The Computer Says No ...
... but we have no idea why!
Welcome back to the inaugural Register Debate in which we pitch our writers against each other on contentious topics in IT and enterprise tech, and you – the reader – decide the winning side. The format is simple: a motion was proposed, for and against arguments were published on Monday, another round of arguments today, and a …
This post has been deleted by its author
So the penultimate paragraph sums it nicely 'you don't need logic!'. And there's the bear trap. Your AI sees a pattern - you don't know how it found it, it can't explain. The pattern might be real, it might not be - its almost certainly pre-determined by the 'data' you fed the AI - and data in the real world is never 'clean' and 'un-biased' and 'representative'. Even if the training data was immaculate, you may or not be able to predict anything useful. So my 'beat the odds' AI analyses a billion coin tosses - it can tell me the probability of heads - it can tell me nothing about the next coin toss.

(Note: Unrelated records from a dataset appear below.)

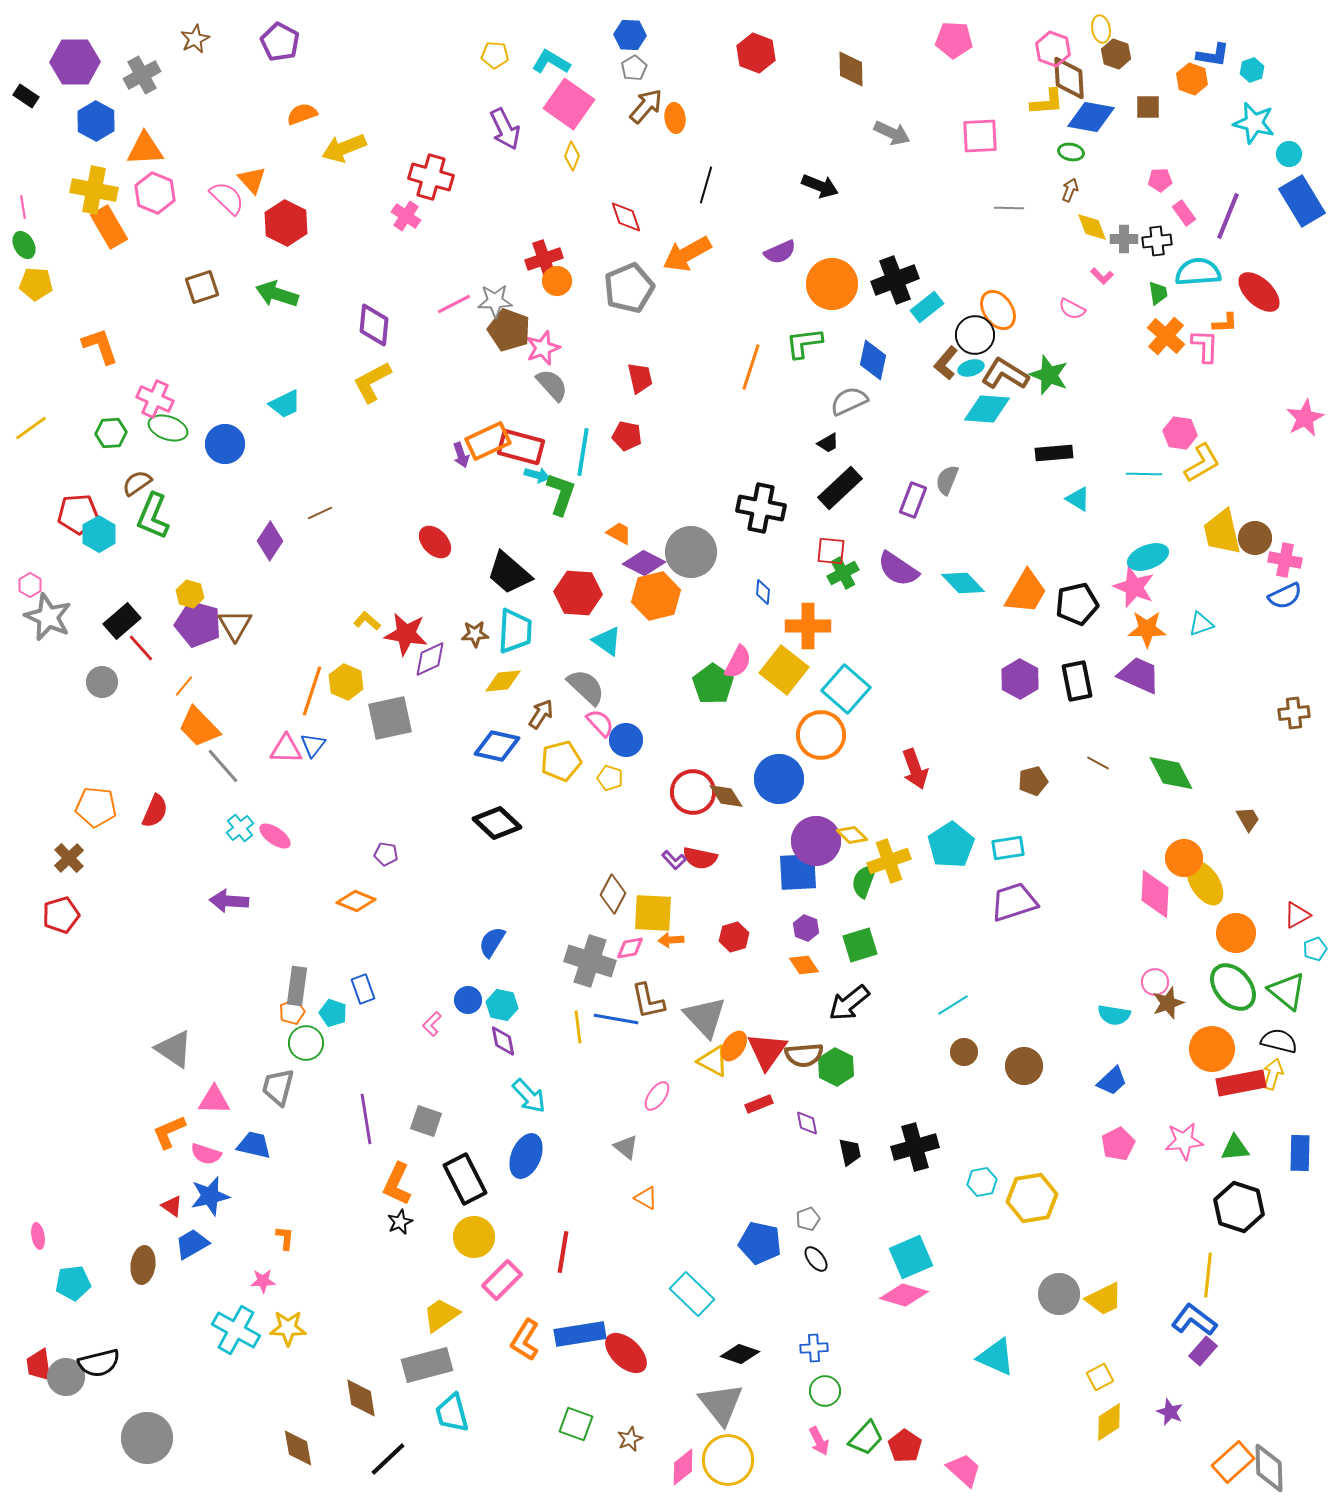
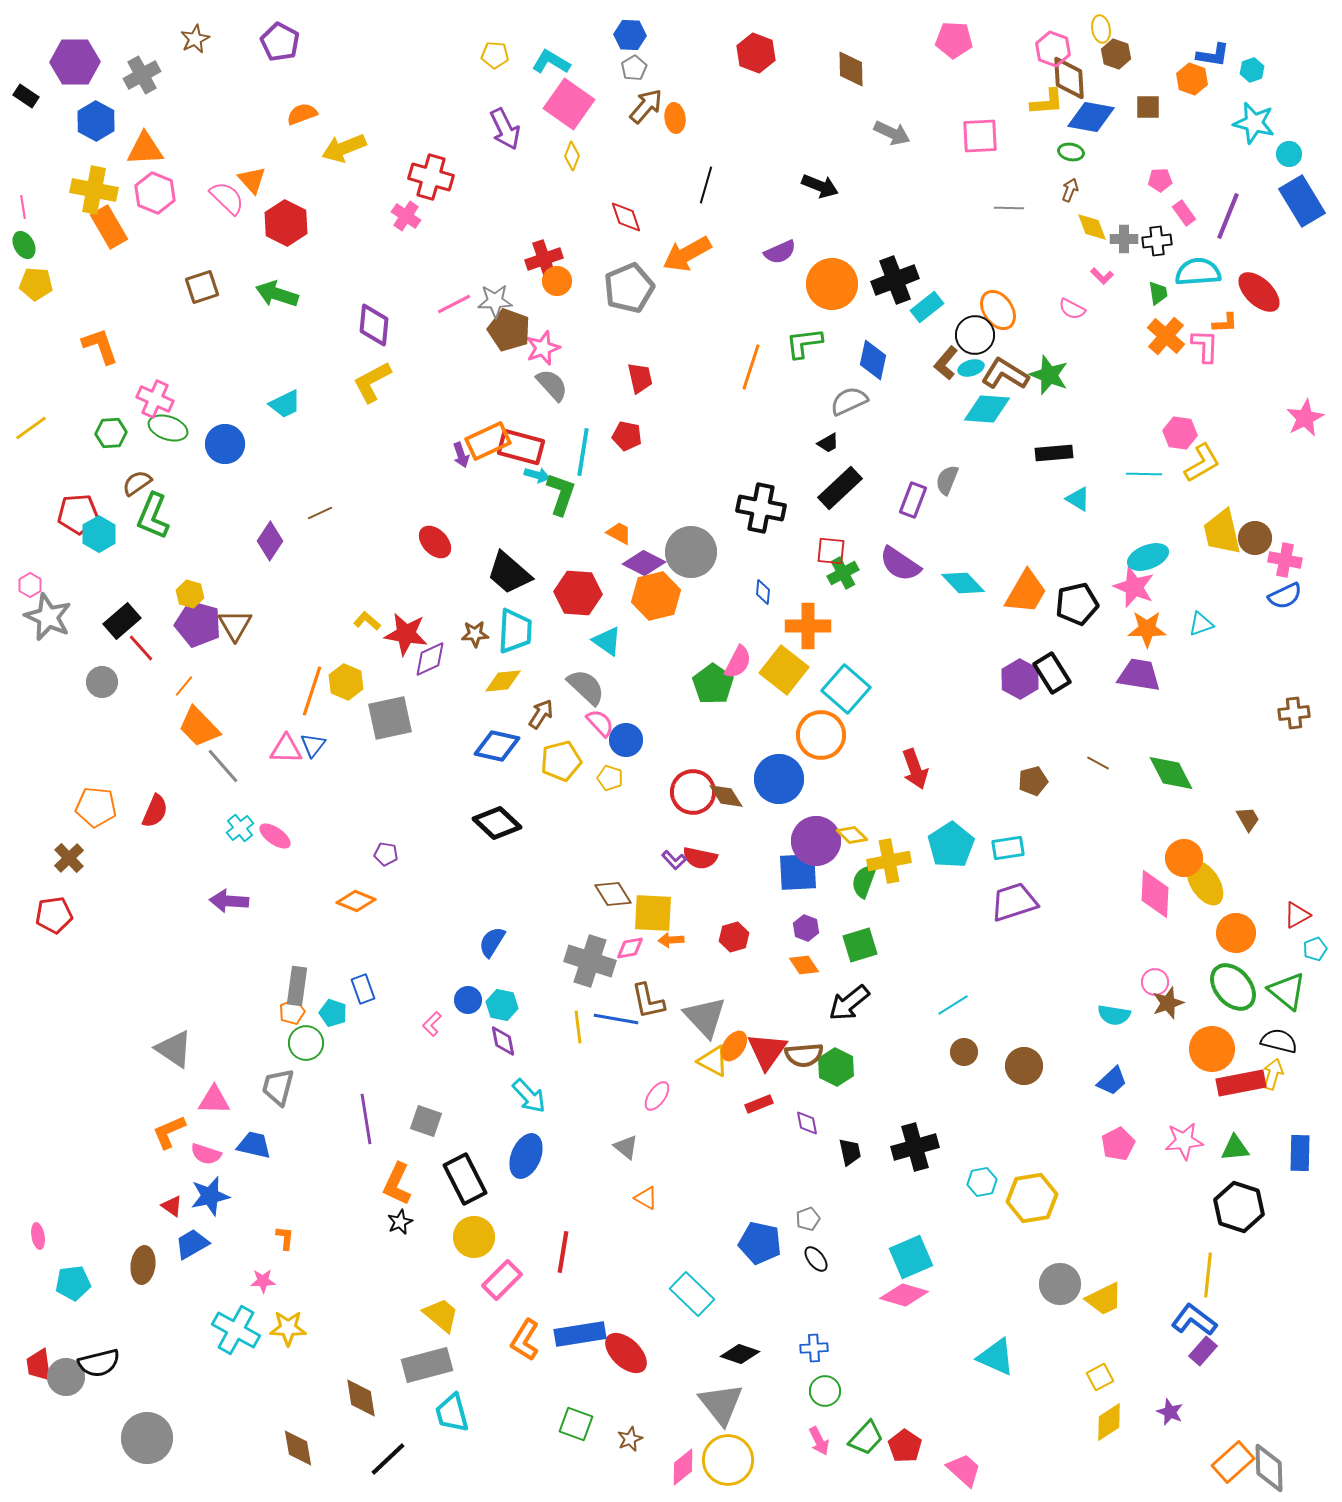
purple semicircle at (898, 569): moved 2 px right, 5 px up
purple trapezoid at (1139, 675): rotated 15 degrees counterclockwise
black rectangle at (1077, 681): moved 25 px left, 8 px up; rotated 21 degrees counterclockwise
yellow cross at (889, 861): rotated 9 degrees clockwise
brown diamond at (613, 894): rotated 60 degrees counterclockwise
red pentagon at (61, 915): moved 7 px left; rotated 9 degrees clockwise
gray circle at (1059, 1294): moved 1 px right, 10 px up
yellow trapezoid at (441, 1315): rotated 75 degrees clockwise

It is turtles all the way down.
The reality is that AI is still somebody's algorithm - only justified with mountains of data.

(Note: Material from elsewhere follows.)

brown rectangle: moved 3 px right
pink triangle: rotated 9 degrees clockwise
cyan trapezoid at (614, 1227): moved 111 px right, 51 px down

The thing is - data in the real world is messy, ugly and generally unusable. Real world data encompasses limitations in sampling, errors in measurement, biases in focus, architectural limitations in model, and on and on.
Until there is actual intelligence - i.e. independent reasoning combined with intuition and reinforced with scientific method, "AI" is pure marketing garbage albeit very useful for killing jobs for people.

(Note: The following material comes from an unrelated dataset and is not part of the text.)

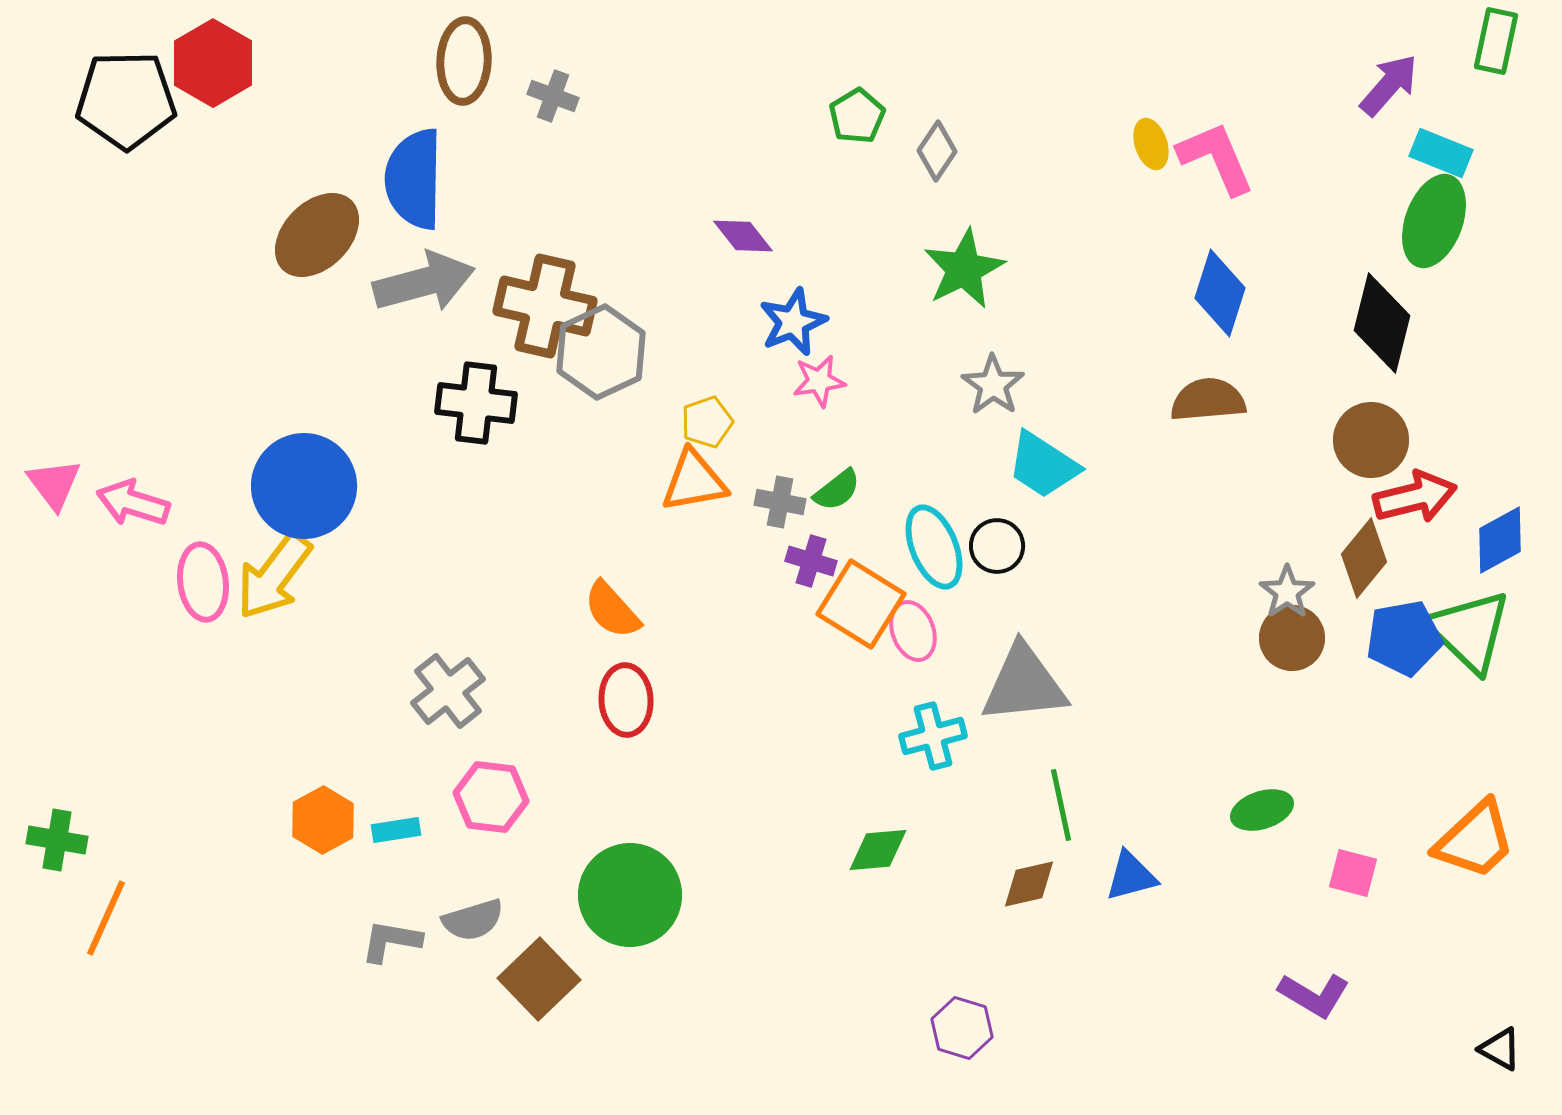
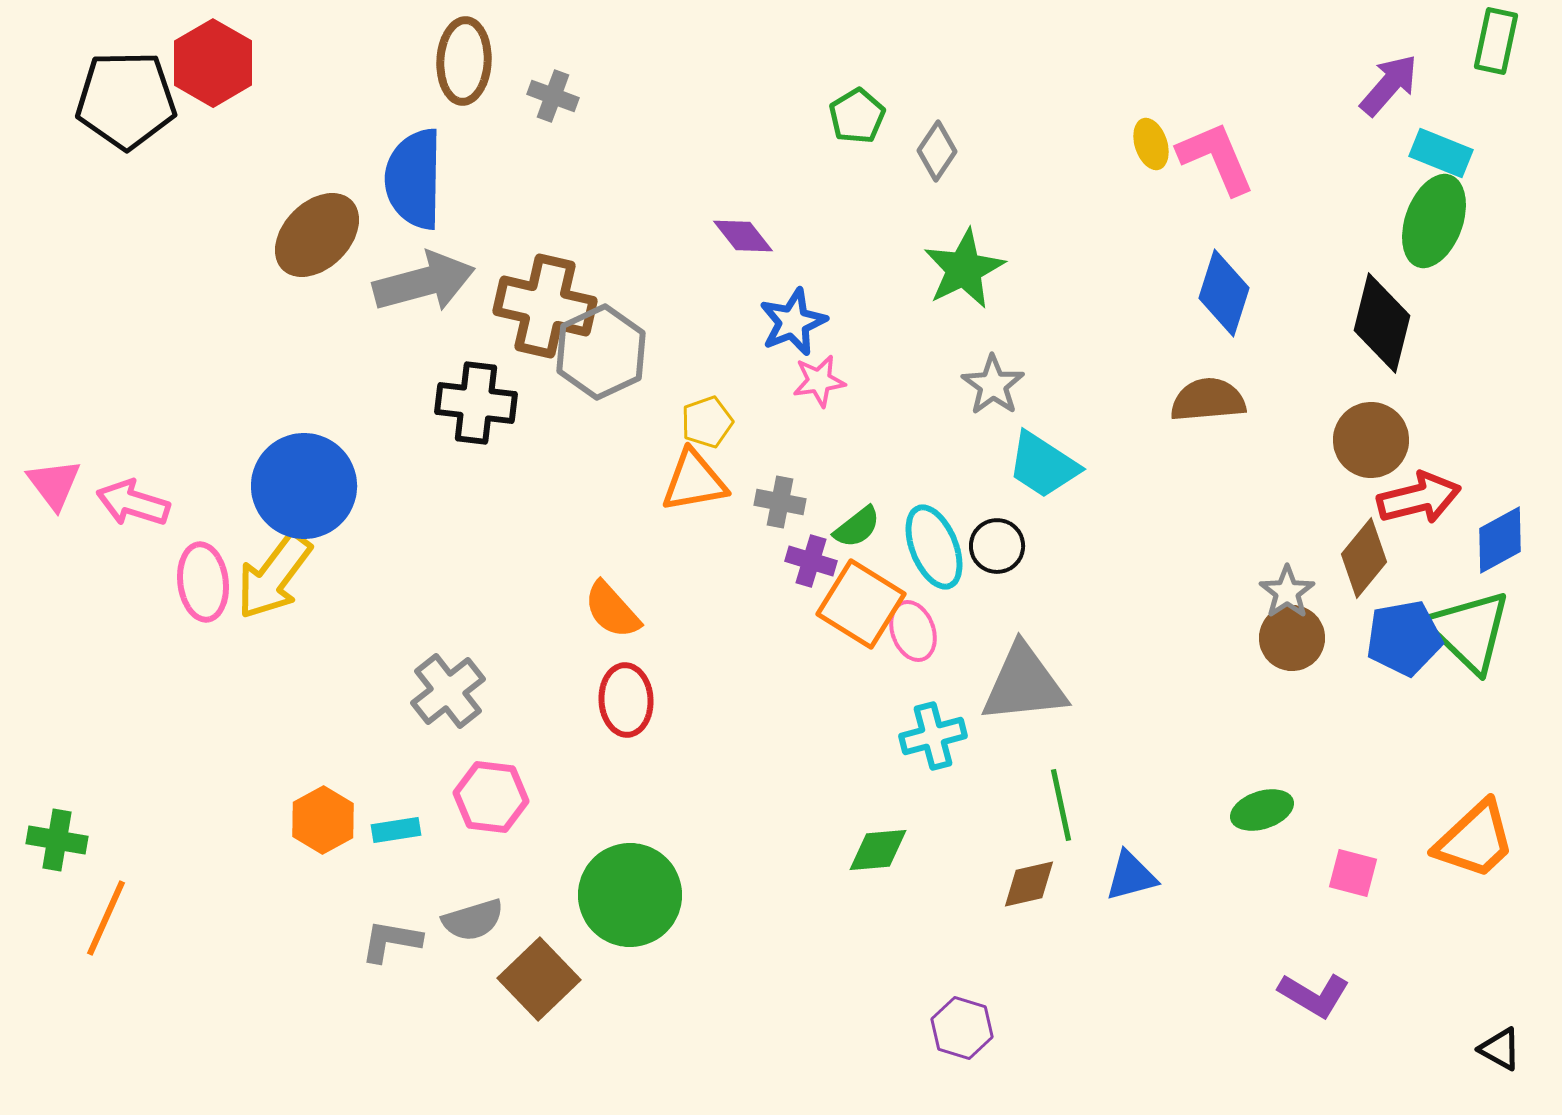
blue diamond at (1220, 293): moved 4 px right
green semicircle at (837, 490): moved 20 px right, 37 px down
red arrow at (1415, 497): moved 4 px right, 1 px down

Nan-in, a Japanese master during the Meiji era (1868-1912), received a university professor who came to inquire about Zen.
Nan-in served tea. He poured his visitor’s cup full, and then kept on pouring.
The professor watched the overflow until he no longer could restrain himself. “It is overfull. No more will go in!”
“Like this cup,” Nan-in said, “you are full of your own opinions and speculations. How can I show you Zen unless you first empty your cup?”